Across the records below, how many lines contain the string "labels"? Give the number by itself.
*** SUPPLIED MATERIAL ***
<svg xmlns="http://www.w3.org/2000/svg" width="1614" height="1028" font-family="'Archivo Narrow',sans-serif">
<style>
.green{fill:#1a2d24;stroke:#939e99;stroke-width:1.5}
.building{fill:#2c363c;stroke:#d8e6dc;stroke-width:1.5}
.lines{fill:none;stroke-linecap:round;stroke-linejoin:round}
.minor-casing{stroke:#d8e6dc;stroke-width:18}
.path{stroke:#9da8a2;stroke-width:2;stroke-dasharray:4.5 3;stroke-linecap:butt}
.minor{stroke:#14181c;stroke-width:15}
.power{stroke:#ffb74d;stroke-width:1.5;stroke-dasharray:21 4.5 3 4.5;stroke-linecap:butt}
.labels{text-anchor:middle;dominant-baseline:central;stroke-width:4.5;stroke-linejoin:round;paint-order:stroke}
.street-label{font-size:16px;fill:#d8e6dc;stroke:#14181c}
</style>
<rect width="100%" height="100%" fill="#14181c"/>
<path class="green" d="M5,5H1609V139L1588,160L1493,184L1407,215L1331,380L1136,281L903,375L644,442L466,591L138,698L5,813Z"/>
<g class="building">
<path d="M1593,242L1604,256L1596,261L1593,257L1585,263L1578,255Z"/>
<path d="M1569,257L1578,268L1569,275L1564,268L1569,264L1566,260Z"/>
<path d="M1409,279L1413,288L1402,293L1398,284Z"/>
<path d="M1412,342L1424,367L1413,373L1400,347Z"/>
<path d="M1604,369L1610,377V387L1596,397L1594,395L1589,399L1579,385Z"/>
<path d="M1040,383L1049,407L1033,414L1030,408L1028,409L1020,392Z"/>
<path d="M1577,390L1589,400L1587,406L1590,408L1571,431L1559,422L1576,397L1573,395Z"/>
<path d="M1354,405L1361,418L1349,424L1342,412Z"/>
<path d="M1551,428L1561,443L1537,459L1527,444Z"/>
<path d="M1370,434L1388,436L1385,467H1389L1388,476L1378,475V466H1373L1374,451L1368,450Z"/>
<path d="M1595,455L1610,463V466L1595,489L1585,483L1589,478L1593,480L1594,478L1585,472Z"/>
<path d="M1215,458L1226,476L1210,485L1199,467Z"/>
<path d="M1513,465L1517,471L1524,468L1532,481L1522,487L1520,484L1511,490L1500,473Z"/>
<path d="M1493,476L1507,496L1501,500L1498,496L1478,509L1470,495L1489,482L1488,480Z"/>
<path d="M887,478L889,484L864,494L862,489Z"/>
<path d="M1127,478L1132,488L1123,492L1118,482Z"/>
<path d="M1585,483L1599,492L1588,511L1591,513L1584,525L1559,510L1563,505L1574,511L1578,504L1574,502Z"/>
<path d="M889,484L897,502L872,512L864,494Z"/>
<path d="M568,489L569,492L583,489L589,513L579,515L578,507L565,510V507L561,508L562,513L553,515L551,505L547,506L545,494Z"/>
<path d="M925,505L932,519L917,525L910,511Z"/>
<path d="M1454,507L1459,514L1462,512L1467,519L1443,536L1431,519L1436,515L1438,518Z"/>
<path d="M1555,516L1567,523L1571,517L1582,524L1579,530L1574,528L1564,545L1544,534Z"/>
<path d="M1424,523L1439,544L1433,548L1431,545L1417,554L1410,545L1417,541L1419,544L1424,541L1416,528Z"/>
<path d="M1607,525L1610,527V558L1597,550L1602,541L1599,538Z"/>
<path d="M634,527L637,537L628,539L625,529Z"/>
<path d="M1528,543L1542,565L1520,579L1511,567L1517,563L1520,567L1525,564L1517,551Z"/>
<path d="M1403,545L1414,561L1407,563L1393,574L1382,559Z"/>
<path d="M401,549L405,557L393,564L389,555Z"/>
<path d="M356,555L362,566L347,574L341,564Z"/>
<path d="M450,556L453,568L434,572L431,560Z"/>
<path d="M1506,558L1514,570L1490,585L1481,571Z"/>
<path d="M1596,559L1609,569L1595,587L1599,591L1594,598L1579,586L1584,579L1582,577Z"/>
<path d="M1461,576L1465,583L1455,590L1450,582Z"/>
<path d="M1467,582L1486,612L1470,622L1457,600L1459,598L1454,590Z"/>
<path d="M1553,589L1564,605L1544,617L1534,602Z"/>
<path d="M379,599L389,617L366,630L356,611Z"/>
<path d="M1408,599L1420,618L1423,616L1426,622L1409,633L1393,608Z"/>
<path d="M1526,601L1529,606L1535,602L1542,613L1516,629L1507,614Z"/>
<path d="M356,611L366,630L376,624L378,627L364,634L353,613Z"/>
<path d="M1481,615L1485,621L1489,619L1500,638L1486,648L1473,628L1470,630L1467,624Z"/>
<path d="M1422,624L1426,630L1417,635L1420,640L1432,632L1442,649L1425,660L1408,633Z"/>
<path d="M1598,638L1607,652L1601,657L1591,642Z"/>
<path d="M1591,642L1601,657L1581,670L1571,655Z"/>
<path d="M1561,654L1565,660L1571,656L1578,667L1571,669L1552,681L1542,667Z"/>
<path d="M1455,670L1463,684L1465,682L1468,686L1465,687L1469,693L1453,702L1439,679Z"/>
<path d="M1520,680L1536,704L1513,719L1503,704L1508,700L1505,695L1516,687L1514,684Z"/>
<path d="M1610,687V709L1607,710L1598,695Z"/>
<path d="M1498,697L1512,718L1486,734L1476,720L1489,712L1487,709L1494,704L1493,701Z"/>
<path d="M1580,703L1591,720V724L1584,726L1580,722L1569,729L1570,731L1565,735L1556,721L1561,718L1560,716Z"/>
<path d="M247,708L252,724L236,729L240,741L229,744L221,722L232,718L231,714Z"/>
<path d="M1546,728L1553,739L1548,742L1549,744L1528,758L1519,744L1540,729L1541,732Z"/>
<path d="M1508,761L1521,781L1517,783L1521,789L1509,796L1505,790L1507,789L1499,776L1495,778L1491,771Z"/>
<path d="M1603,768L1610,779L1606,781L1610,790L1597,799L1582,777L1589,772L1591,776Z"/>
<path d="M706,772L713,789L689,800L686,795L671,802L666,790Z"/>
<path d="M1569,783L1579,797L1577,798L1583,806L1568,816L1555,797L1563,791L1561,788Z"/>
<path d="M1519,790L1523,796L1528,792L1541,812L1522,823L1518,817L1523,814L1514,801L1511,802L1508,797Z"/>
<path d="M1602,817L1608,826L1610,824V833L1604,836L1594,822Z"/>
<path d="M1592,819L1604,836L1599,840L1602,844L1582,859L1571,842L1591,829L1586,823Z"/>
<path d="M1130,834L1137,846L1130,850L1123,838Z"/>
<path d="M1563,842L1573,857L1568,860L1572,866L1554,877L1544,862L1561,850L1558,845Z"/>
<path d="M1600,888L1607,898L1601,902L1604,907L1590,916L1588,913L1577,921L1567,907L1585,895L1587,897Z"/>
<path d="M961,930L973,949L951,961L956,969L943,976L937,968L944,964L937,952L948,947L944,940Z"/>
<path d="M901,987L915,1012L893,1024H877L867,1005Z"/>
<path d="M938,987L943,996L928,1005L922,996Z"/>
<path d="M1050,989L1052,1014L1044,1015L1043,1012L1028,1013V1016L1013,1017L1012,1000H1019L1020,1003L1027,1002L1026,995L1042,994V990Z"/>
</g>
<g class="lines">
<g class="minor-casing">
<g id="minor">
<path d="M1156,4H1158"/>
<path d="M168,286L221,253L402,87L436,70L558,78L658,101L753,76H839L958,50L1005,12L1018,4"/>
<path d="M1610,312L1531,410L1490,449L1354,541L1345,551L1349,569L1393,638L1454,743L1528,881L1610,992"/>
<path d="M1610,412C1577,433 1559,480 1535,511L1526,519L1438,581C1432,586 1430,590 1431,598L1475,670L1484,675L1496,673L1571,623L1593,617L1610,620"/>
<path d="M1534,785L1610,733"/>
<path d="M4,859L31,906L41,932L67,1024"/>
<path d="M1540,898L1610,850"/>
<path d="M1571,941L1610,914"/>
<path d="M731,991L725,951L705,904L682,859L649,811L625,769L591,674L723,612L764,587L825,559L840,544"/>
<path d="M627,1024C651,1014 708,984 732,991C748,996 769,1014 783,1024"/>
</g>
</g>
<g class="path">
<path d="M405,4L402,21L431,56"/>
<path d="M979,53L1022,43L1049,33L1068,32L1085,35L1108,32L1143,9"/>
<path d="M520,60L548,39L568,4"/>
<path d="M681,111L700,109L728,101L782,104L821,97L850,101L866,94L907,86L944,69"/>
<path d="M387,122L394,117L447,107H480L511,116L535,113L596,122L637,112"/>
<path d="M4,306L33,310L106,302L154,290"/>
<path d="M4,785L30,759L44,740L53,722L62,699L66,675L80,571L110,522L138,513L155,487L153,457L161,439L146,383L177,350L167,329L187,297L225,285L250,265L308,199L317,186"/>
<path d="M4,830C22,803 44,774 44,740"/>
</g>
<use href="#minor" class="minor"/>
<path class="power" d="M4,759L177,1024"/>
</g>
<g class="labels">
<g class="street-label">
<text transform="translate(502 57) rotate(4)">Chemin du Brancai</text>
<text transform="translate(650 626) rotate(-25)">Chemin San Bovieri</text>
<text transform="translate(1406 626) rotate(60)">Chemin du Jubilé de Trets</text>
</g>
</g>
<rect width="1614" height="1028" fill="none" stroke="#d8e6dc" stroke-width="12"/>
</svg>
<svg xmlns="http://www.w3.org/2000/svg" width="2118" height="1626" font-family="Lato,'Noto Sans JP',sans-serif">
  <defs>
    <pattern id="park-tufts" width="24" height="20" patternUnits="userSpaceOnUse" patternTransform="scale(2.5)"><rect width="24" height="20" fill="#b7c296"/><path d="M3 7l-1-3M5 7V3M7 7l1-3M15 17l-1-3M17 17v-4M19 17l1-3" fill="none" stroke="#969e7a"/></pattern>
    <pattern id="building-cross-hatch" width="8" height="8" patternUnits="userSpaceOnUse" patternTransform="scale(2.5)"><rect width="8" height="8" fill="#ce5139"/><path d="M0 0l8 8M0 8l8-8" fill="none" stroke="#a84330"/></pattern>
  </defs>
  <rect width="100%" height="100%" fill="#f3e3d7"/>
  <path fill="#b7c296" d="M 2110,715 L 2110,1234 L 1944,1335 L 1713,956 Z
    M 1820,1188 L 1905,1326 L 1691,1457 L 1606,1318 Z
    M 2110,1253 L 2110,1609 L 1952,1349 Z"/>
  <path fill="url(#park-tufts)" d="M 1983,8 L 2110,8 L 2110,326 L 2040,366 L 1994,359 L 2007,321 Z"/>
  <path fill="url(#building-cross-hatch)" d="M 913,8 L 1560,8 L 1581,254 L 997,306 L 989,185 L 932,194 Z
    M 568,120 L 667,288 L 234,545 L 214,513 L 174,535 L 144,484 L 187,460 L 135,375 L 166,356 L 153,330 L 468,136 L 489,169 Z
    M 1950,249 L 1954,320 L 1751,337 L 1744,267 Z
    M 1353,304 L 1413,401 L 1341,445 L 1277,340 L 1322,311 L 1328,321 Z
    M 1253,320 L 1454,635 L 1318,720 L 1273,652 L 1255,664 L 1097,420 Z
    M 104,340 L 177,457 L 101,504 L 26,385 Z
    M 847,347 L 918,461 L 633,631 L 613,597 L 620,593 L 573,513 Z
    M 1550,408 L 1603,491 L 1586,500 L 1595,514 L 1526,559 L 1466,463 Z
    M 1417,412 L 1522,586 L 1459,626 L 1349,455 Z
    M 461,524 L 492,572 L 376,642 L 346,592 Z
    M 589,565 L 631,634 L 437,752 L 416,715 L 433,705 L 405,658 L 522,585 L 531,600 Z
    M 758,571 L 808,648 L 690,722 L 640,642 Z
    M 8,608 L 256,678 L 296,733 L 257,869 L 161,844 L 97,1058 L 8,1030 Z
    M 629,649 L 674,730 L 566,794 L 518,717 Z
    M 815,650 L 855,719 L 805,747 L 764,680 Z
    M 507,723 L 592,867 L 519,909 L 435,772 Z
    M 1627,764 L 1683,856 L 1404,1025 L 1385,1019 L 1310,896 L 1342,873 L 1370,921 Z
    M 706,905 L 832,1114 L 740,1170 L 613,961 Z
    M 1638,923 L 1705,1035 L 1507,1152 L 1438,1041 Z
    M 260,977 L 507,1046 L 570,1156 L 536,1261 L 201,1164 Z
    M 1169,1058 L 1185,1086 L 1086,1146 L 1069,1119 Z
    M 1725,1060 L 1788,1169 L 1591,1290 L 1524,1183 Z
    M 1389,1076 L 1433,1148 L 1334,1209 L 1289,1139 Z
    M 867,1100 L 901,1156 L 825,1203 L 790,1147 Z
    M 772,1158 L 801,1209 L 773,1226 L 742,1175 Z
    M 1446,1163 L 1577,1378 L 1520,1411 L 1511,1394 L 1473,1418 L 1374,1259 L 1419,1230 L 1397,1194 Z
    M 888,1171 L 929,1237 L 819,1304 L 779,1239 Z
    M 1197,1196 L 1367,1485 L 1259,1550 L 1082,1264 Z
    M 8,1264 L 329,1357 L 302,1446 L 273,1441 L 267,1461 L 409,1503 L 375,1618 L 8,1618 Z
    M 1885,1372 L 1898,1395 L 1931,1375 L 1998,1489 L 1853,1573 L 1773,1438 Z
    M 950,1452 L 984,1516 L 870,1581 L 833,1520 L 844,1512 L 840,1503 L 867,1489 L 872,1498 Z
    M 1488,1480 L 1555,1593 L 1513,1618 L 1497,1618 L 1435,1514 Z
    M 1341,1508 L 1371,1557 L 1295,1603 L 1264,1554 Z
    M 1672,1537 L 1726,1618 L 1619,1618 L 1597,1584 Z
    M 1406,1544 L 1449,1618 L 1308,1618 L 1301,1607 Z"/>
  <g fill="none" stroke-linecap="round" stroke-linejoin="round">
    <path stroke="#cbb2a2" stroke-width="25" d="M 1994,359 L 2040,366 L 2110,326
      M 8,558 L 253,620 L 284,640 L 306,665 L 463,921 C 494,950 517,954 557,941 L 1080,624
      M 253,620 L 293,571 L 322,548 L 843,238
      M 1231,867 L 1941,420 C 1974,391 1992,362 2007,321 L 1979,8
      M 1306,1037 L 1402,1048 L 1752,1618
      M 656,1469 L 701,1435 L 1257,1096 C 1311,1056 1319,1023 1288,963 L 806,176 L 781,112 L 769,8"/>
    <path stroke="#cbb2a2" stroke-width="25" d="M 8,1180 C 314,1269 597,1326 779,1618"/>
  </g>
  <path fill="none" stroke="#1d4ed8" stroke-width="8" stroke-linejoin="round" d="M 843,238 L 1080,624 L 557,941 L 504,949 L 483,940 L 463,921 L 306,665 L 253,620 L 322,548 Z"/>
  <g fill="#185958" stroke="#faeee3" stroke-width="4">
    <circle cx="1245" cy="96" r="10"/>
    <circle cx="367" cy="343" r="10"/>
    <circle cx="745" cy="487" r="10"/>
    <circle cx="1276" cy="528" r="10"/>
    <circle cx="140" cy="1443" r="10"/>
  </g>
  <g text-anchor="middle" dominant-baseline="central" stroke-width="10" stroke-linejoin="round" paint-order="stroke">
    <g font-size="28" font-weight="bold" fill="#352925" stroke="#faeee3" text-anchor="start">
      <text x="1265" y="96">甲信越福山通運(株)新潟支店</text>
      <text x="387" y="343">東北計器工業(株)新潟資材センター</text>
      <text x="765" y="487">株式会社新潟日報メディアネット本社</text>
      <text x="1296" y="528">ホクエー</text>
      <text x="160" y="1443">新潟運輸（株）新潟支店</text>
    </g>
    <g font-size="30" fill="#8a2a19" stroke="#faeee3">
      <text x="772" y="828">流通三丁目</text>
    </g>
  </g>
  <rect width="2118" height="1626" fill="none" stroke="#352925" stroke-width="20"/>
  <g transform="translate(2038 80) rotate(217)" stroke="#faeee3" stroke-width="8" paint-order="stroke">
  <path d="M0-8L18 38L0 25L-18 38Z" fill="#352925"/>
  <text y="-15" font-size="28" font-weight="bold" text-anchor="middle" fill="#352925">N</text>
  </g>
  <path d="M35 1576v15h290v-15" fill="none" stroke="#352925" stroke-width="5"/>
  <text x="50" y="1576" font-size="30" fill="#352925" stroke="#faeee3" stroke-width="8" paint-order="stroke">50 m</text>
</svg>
*** End of SUPPLIED MATERIAL ***
§ WRITTEN SOLUTION: 2